Après avoir étudié aux Beaux-Arts de Montpellier, elle rejoint l’atelier, à Paris, du fameux Antoine Bourdelle, dont elle a été la «dernière» élève de 1926 à 1929. De cette formation classique, où elle apprend à «désapprendre» et faire «mentir le compas», naîtront ses tout premiers travaux, loin de ses futures sculptures fantasmagoriques, mais à l’ADN artistique déjà clair, centré sur l’humain. «Plus je vais, plus je suis certaine que seul l’humain compte», écrit-elle ainsi en 1956. Des visages, puis des corps, parfois creusés pour mieux refléter les tourments intérieurs.
«L’éternité lui est assurée !»
Des figures de bronze, comme l’affirme alors le public, «d’une terrible vitalité intérieure», presque vivantes, comme si «on pouvait tâter leur pouls». On dit que pour L’Orage et L’Ouragane (son pendant féminin), sculptures massives de près de deux mètres, Germaine Richier avait conçu des tombes en pierre, faites sur mesure… Plus tard arriveront ses œuvres à la croisée des genres, à la fois animales (araignée, mante religieuse…), végétales et humaines, aux lignes brisées et aux positions exagérées, avec griffes et antennes. D’autres feront écho, encore, à l’univers de la mythologie et à celui des contes et légendes, comme sa sculpture de cheval à six têtes.
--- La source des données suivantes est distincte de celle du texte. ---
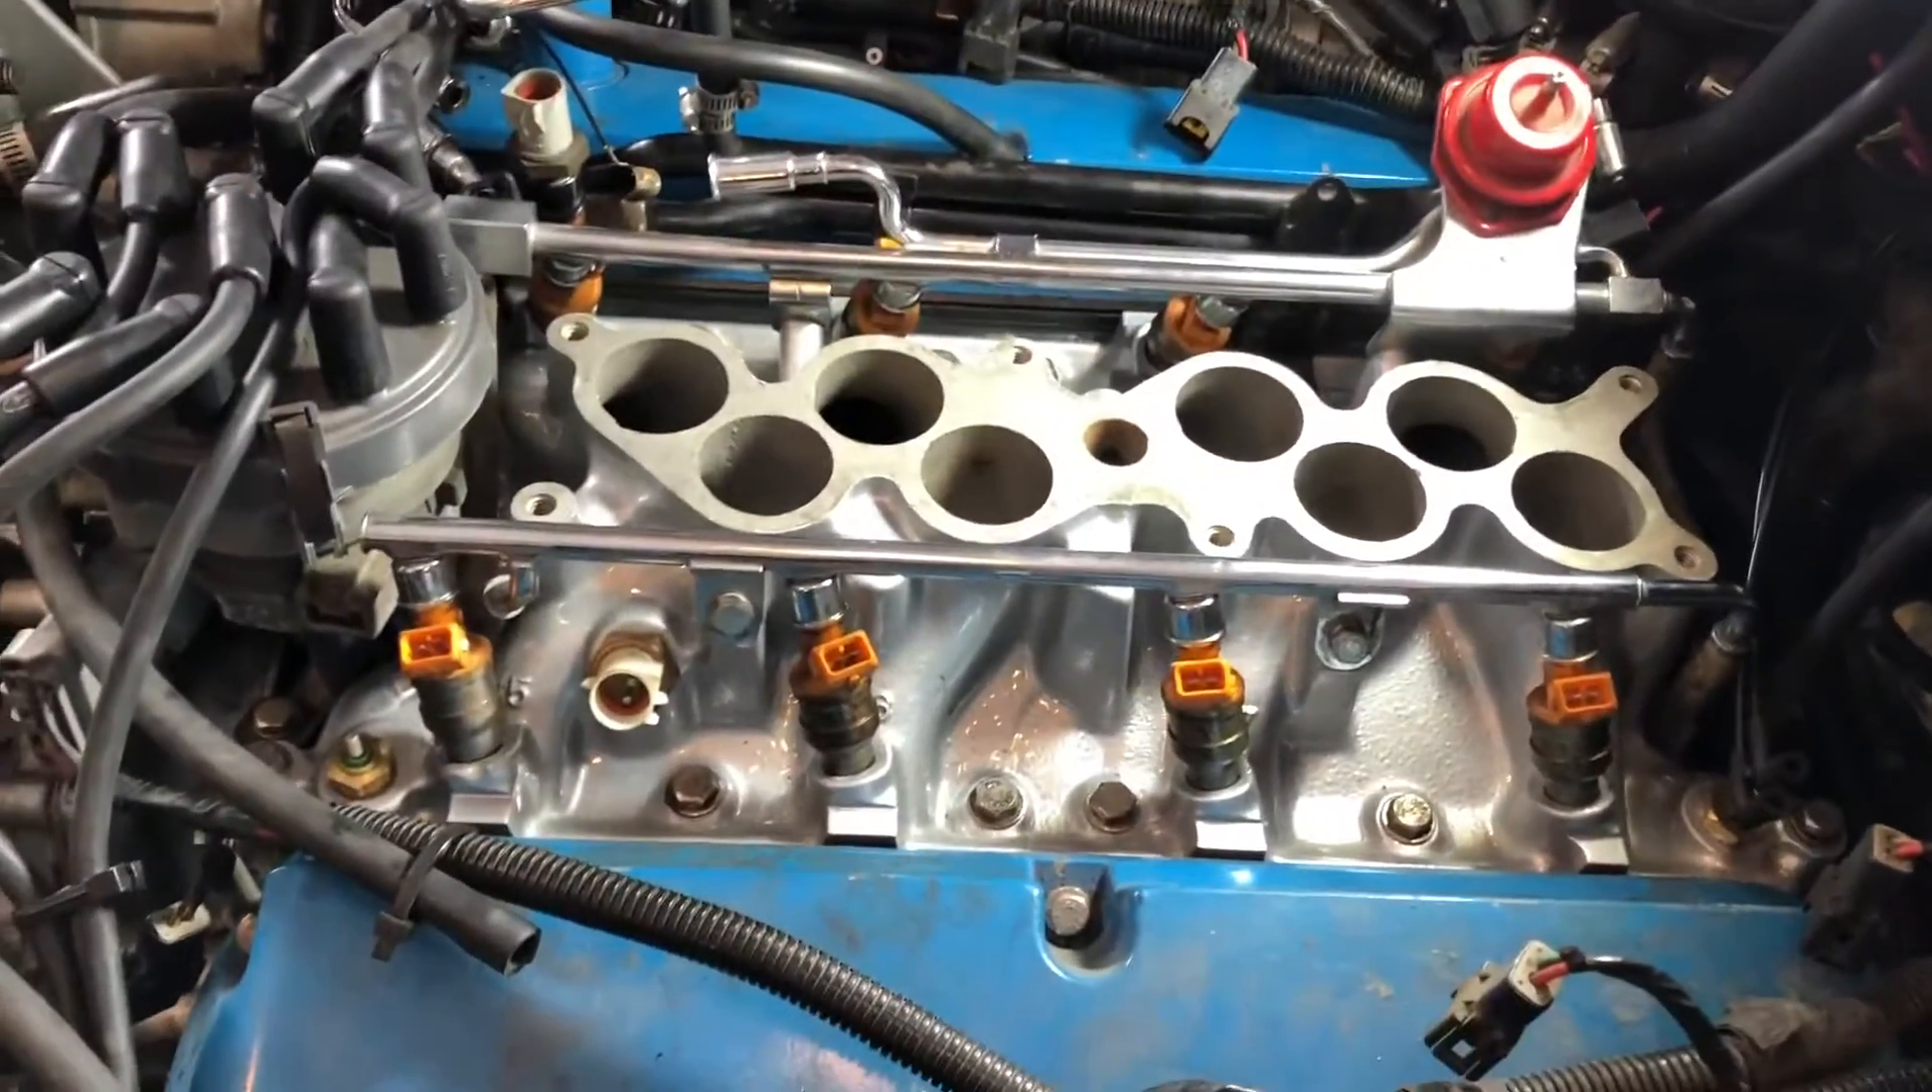So a little preview here you see i have the the gt40 intake manifold already installed and looking really sharp.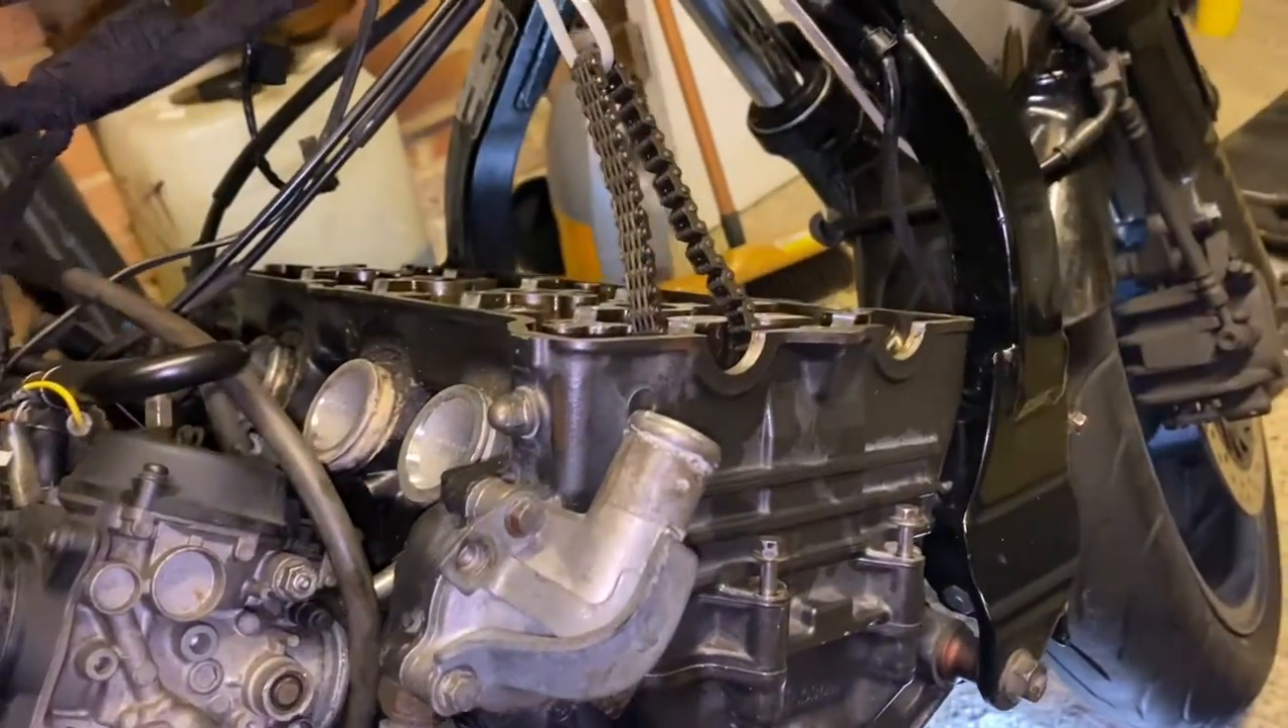Right so that's the cylinder head back on.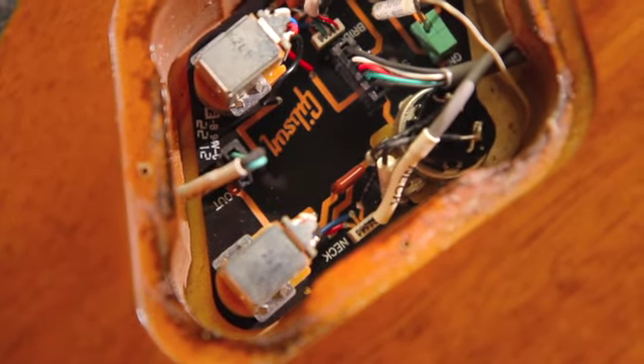Now that we've removed the back plate and the screws, now you can see the inside of the control cavity.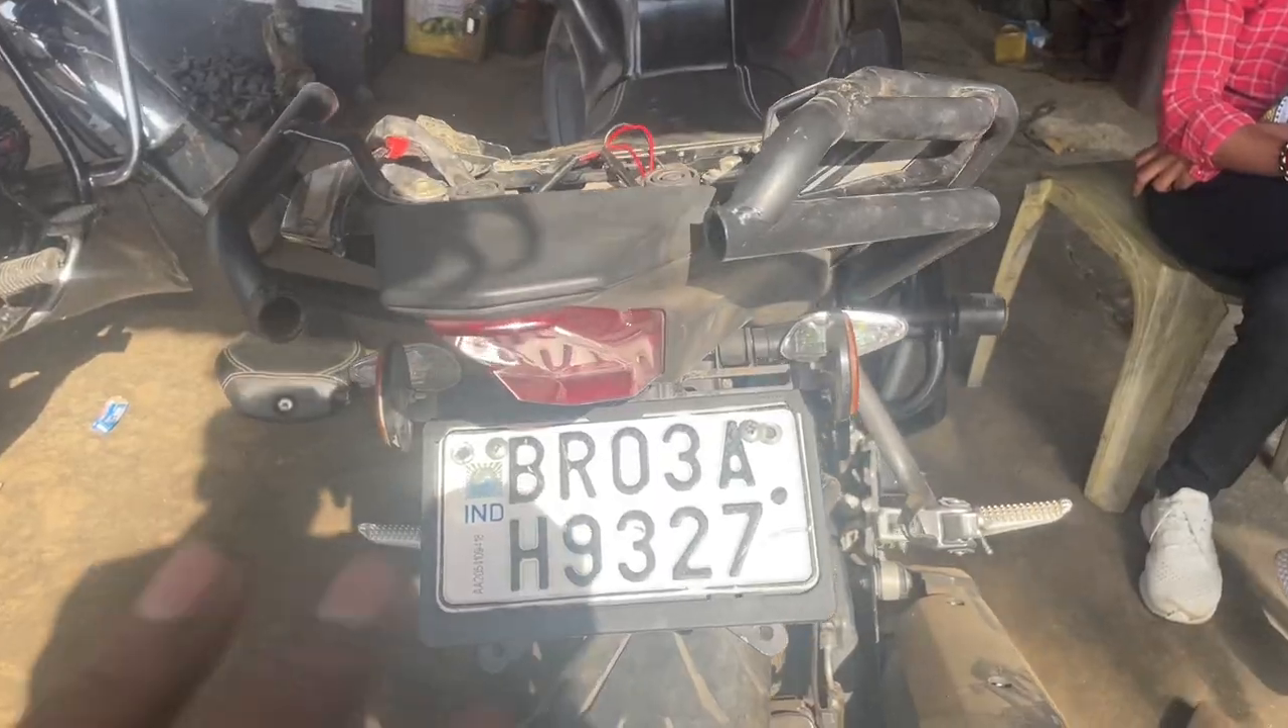हमारा लग चुका है नमबर प्लेट।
De ses différents maris (l’artiste Otto Bänninger, puis l’écrivain et critique d’art René de Solier) aux cours qu’elle donne avec assiduité aux étudiants, de son exil douloureux à Zurich (Suisse) durant la Seconde Guerre mondiale à ses modèles (dont l’imposant Nardone), Germaine Richier va produire un «art total», parfois dérangeant, qui cherche à «voir sous la surface des choses», quitte à surprendre, voir à déplaire – à l’instar de son Christ d’Assy, déshumanisé, qui a fait scandale à l’époque. Après avoir livré, comme elle le reconnaît, «une bataille, convaincue et acharnée», la sculptrice «inclassable» mérite bien un trône juste à elle. La sauterelle en est persuadée : «L’éternité lui est assurée !»
L’histoire
Remise en lumière d’une artiste majeure, Germaine Richier, immense sculptrice et dernière élève de Bourdelle. Une trajectoire solaire qui traverse tambour battant le XXe siècle, en poussant les limites, en questionnant la nature et le vivant, et qui trouve une résonance toute particulière avec notre époque en quête de racines et d’ensauvagement.
Germaine Richier – La Femme sculpture, de Laurence Durieu et Olivia Sautreuil. Bayard Graphic’.
L’exposition «Germaine Richier», au Centre Pompidou (Paris), est à découvrir jusqu’au 12 juin.